**** Text provided
# Smok IMP 220W MOD 1200mAh



## Nailedit77 (26/8/16)

Power Range: Max 220W
Battery Capacity: 1200mAh( not include)

Description:
*Smok IMP 220W MOD* features with curved lines, providing you with comfortable hand feel. OLED screen can display vape data clearly. Built-in battery is easily to charge; lateral fire key bring you to cool vaping time! Innovation keeps changing the vaping experience!

Specifications:
Size: 74x55.4x41.2mm
Resistance Range: 0.1Ω-3Ω (VW) / 0.06Ω-2Ω (TC)
Temperature Range: 200℉--600℉/100℃--315℃

Reactions: Like 1


----------



## Andre (26/8/16)

Hehe, battery is "not include", but it has a built-in battery?

Reactions: Agree 1 | Funny 4


----------



## incredible_hullk (26/8/16)

Andre said:


> Hehe, battery is "not include", but it has a built-in battery?


Maybe they think since vapers build coils now we can build batteries too

Reactions: Funny 4


----------



## Kalashnikov (26/8/16)

This is what the minikin 2 should have looked like @Yiannaki


----------



## Yiannaki (26/8/16)

Kalashnikov said:


> This is what the minikin 2 should have looked like @Yiannaki


Lol this is damn ugly 

Sent from my SM-N920C using Tapatalk

Reactions: Agree 3


----------



## Kalashnikov (26/8/16)

I wish someone could explain these built in batteries tho. I mean why is it only 1200mah? How does this compare to a dual 18650.


----------



## RichJB (26/8/16)

Yeah, you have to wonder why Smok put a 1200mAh battery in a 220W device after Eleaf put a 5kmAh battery in an 80W device. Doesn't make any sense.

Reactions: Agree 2


----------



## Pixstar (26/8/16)

I kinda like that look, refreshingly different from the usual square or rectangular offerings.


----------



## zadiac (26/8/16)

It looks pregnant...

Read the description. It says it has a built-in battery.


----------



## Scouse45 (26/8/16)

Wats the point having all the power and style if it has useless battery life?


----------



## Wern (26/8/16)

zadiac said:


> It looks pregnant...
> 
> Read the description. It says it has a built-in battery.



Bun in da oven


Sent from my iPad using Tapatalk


----------



## Huffapuff (26/8/16)

What's with the battery? Firing that thing anywhere near 220w and you'll need to recharge before your tank is finished


----------
********
**** Study material
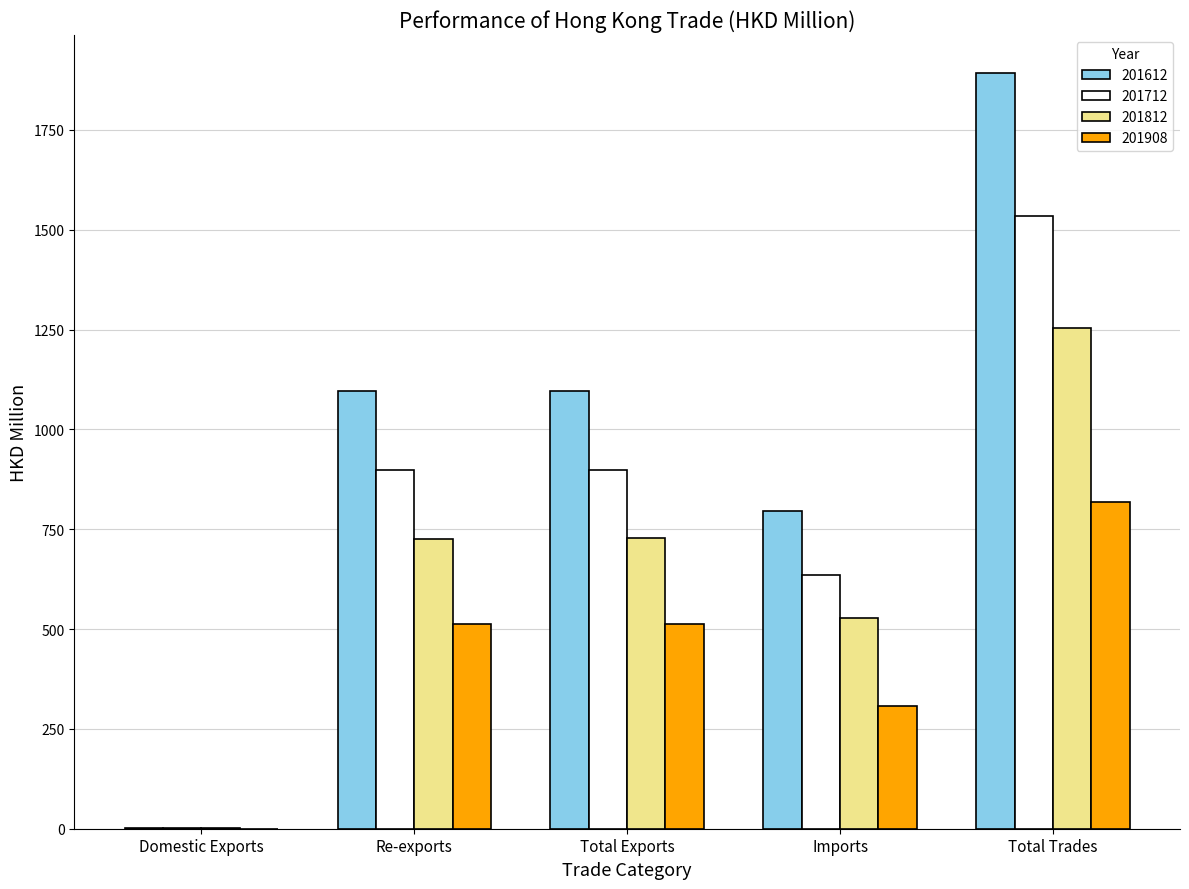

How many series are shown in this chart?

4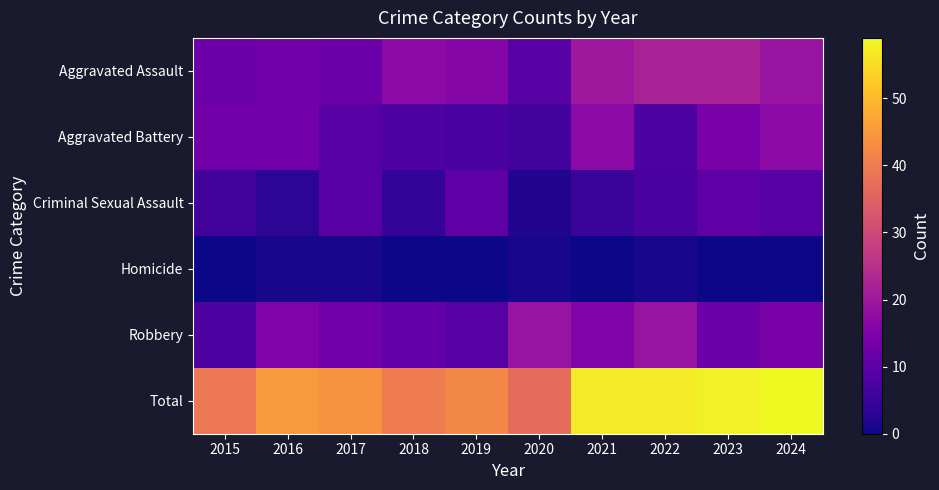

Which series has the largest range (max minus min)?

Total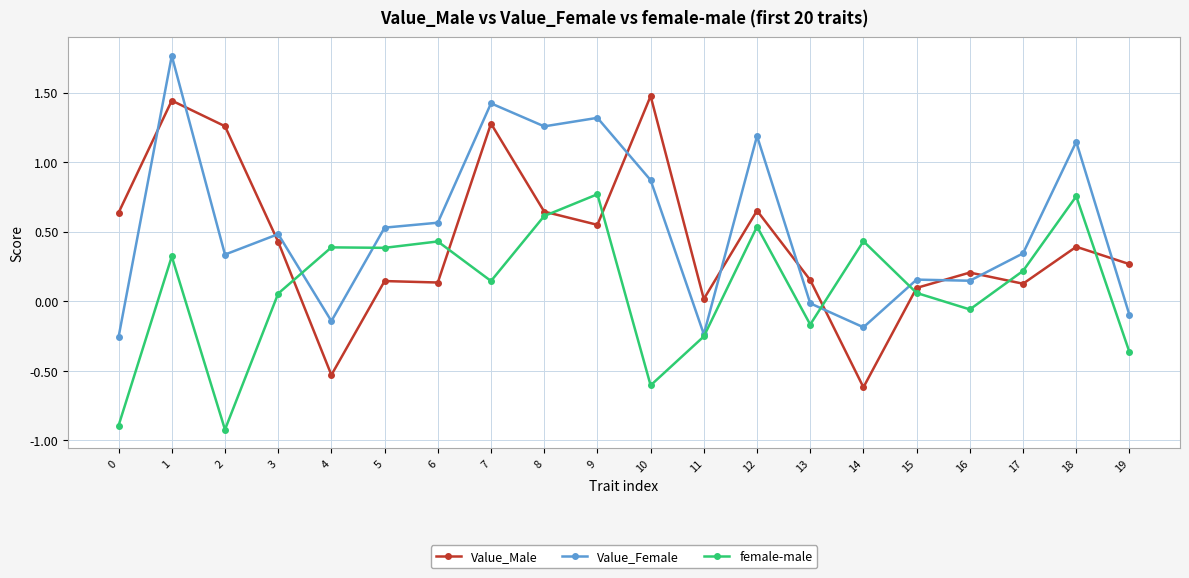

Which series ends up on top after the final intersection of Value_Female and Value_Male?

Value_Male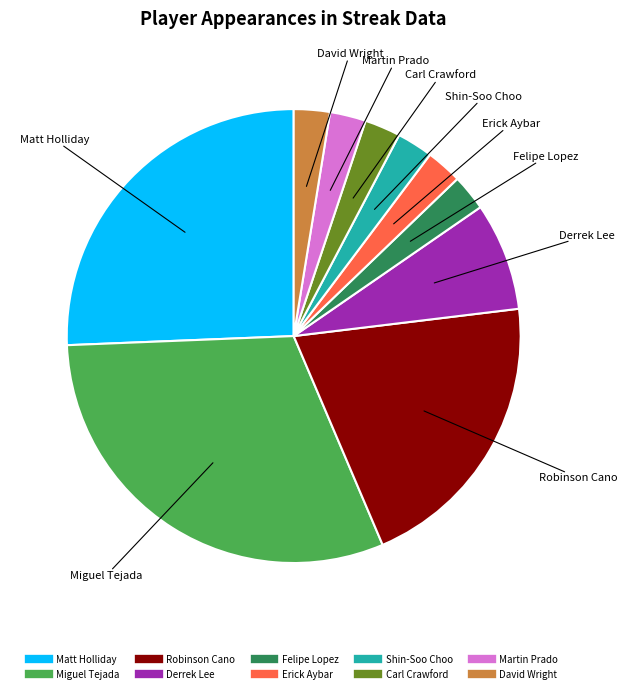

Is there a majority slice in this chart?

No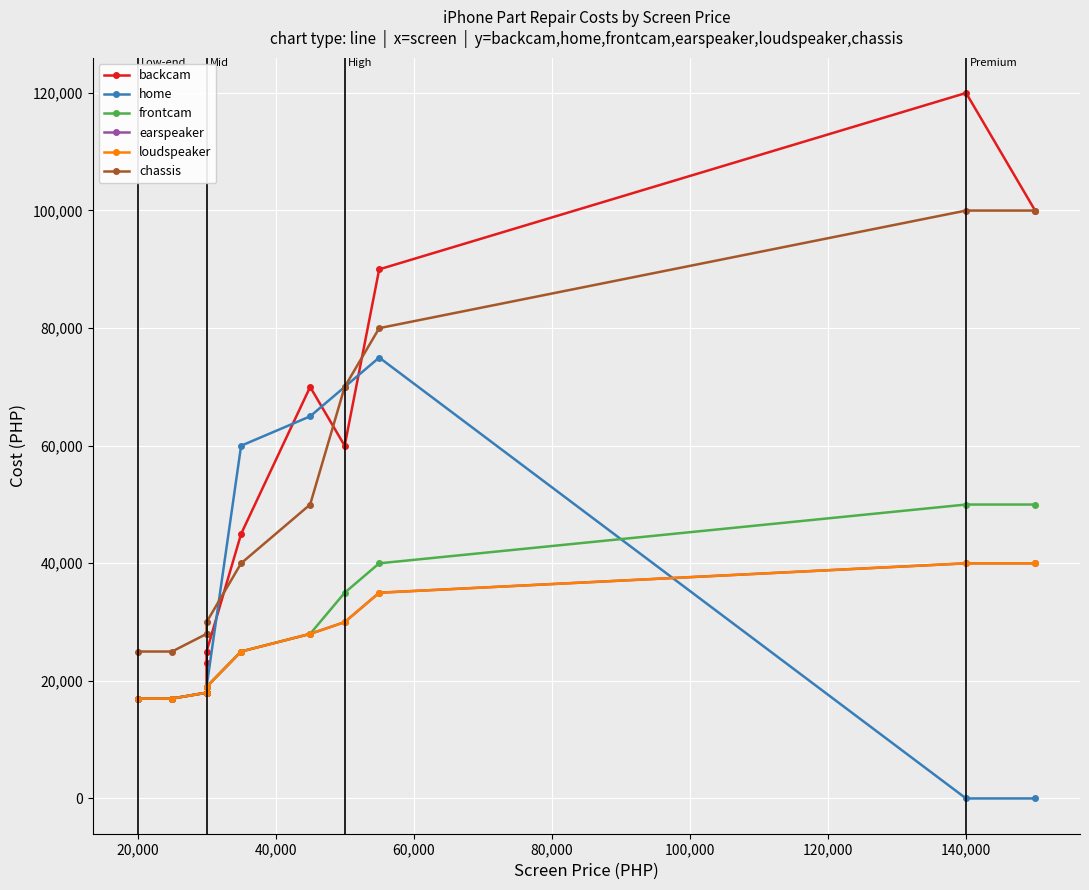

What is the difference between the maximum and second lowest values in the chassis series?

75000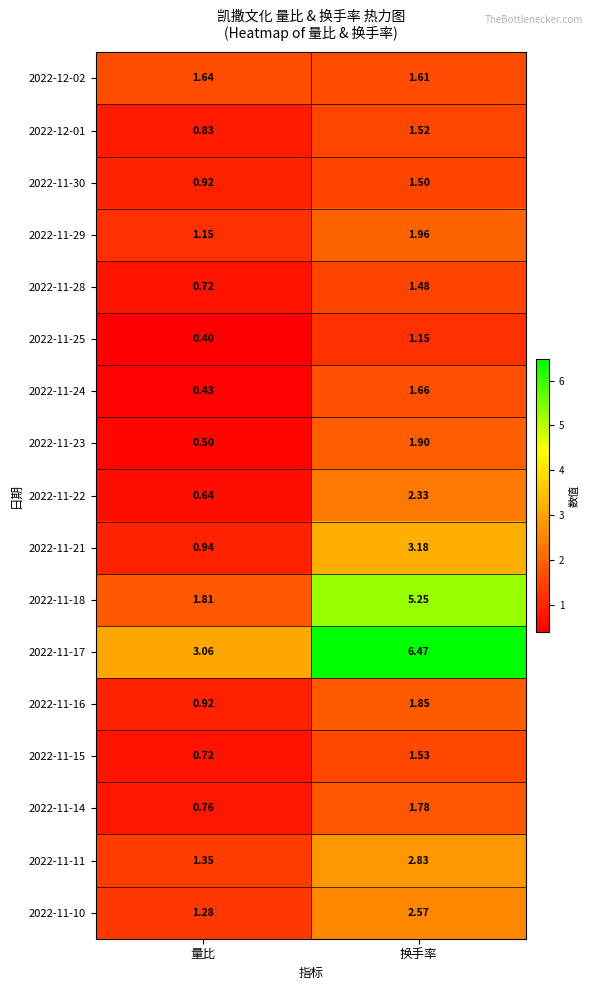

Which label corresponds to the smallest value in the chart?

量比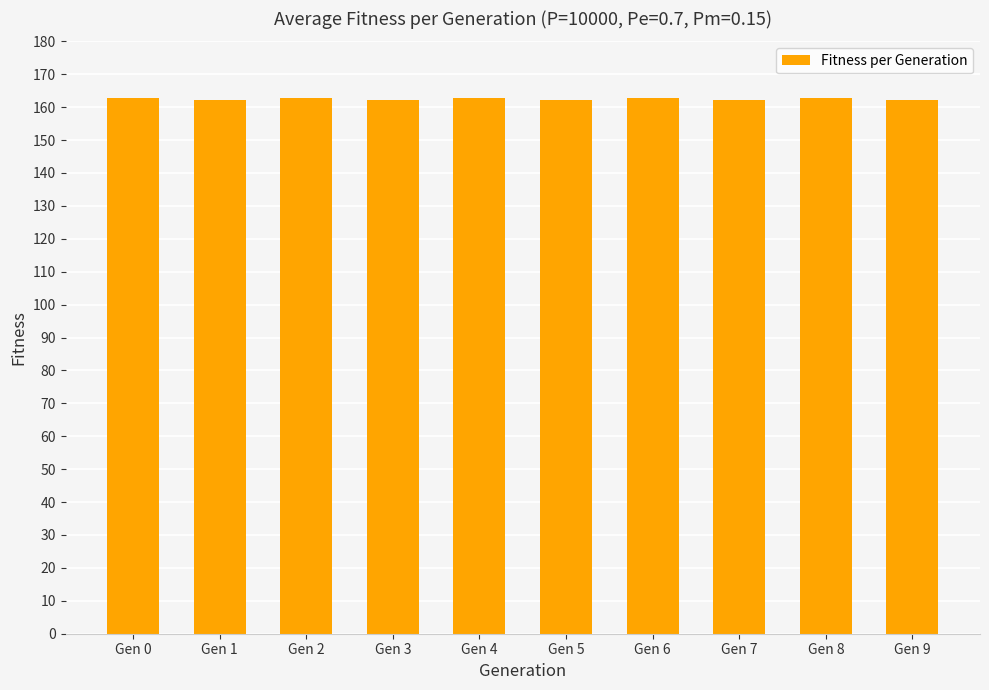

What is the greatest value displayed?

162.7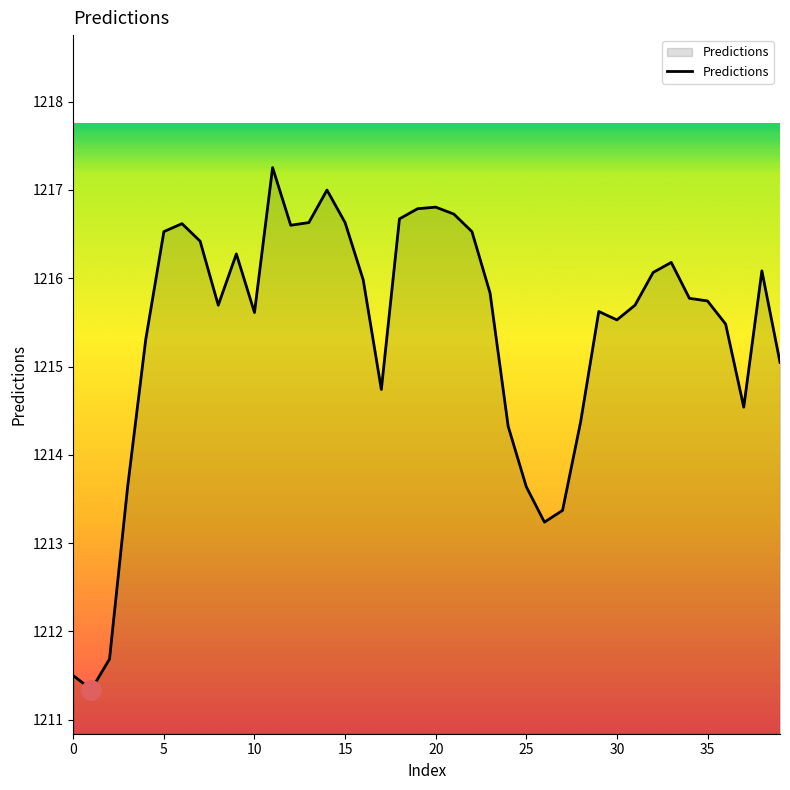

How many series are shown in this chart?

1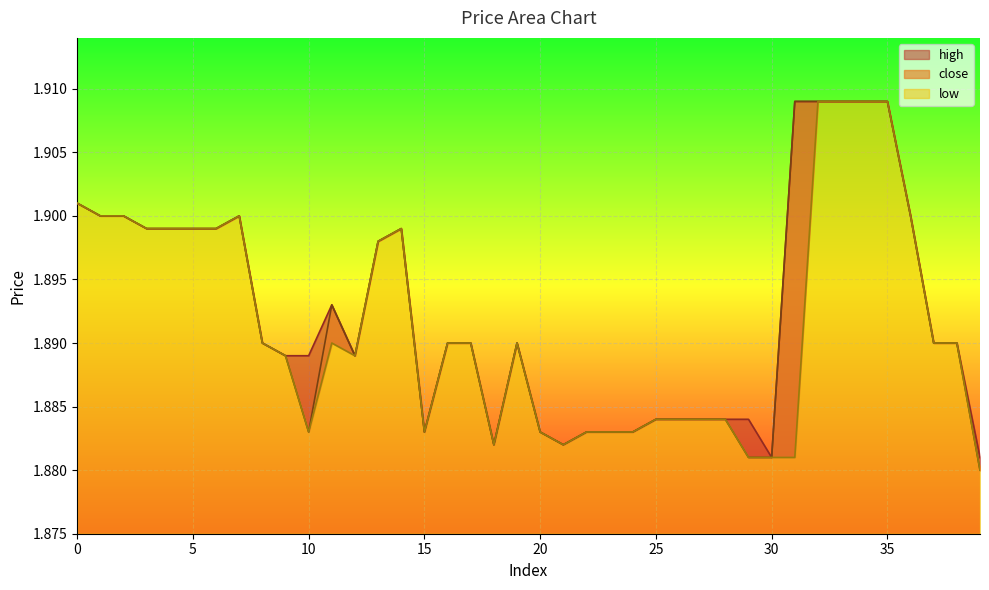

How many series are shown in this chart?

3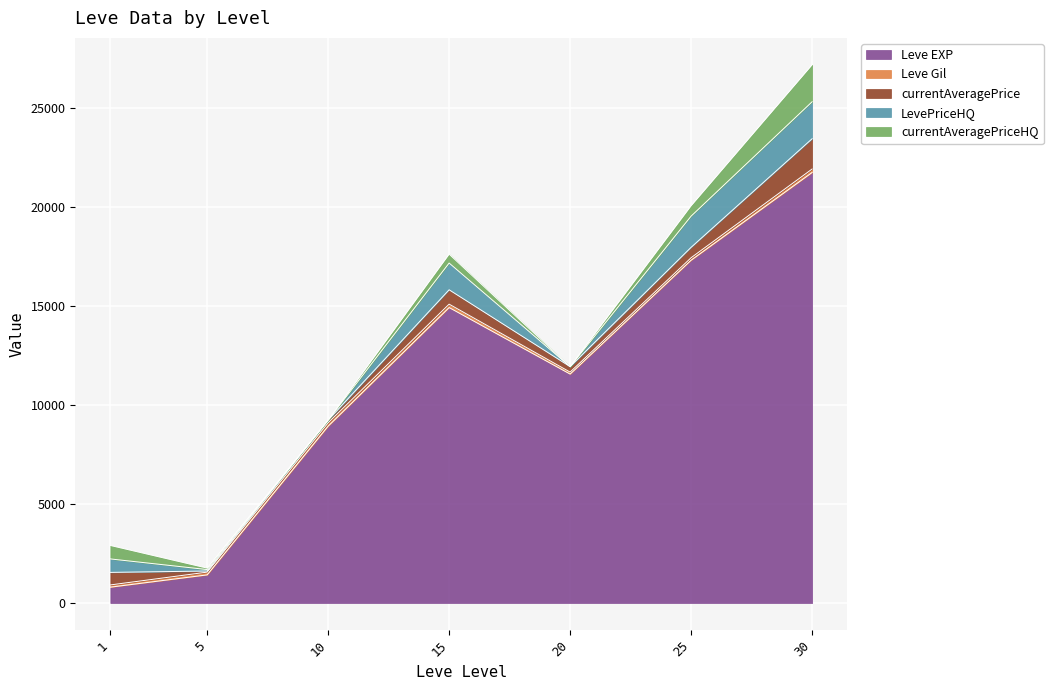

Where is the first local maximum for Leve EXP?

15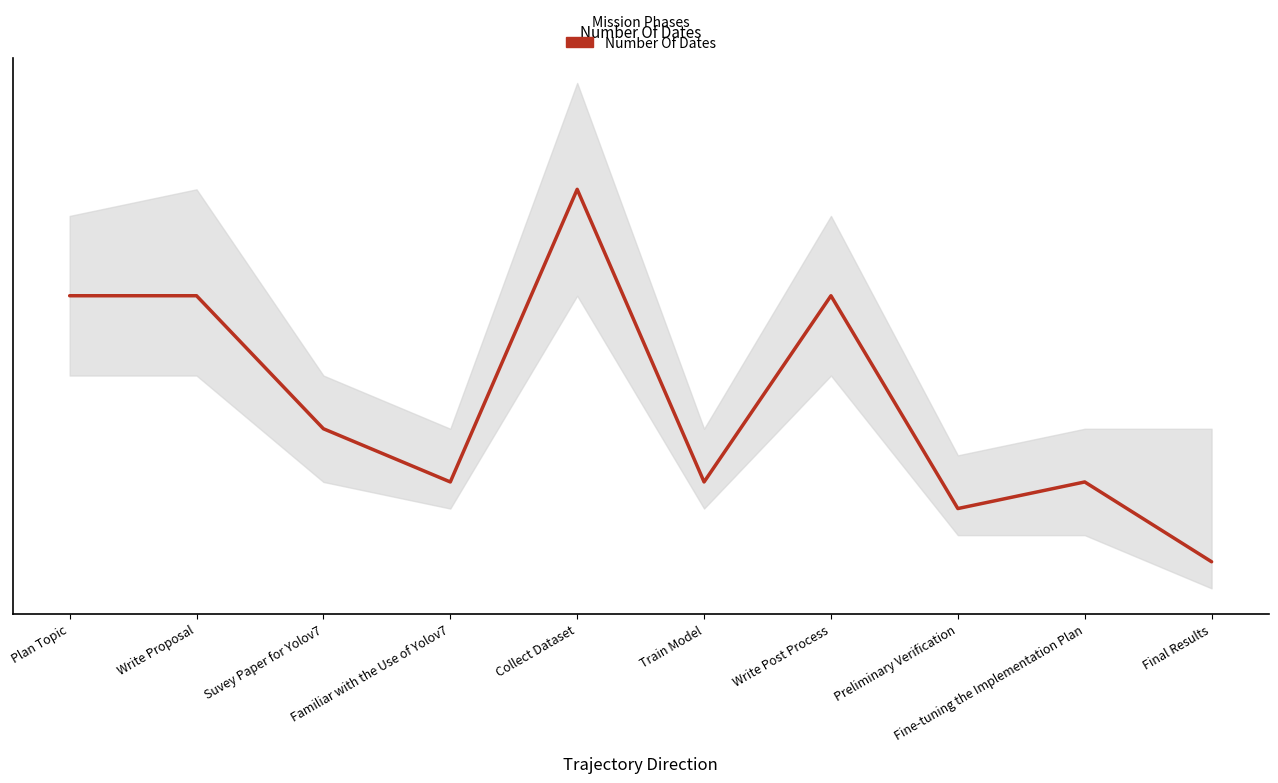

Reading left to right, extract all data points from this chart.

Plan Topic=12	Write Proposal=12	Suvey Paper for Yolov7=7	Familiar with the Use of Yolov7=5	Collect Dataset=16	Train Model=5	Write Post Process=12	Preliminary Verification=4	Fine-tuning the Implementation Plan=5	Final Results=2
********
To do -
a) List every specification given under "Specifications:" in the Smok IMP thread, along with its value.
b) In the Smok IMP thread, what battery capacity does RichJB say Eleaf put in an 80W device?
c) Please reproduce the stretch of the Smok IMP thread from "# Smok IMP 220W" through "the vaping experience!".
The items have nothing to do with the Smok IMP thread.

Results for each task -
a)
Size: 74x55.4x41.2mm
Resistance Range: 0.1Ω-3Ω (VW) / 0.06Ω-2Ω (TC)
Temperature Range: 200℉--600℉/100℃--315℃

b) A 5kmAh battery.

c)
# Smok IMP 220W MOD 1200mAh



## Nailedit77 (26/8/16)

Power Range: Max 220W
Battery Capacity: 1200mAh( not include)

Description:
*Smok IMP 220W MOD* features with curved lines, providing you with comfortable hand feel. OLED screen can display vape data clearly. Built-in battery is easily to charge; lateral fire key bring you to cool vaping time! Innovation keeps changing the vaping experience!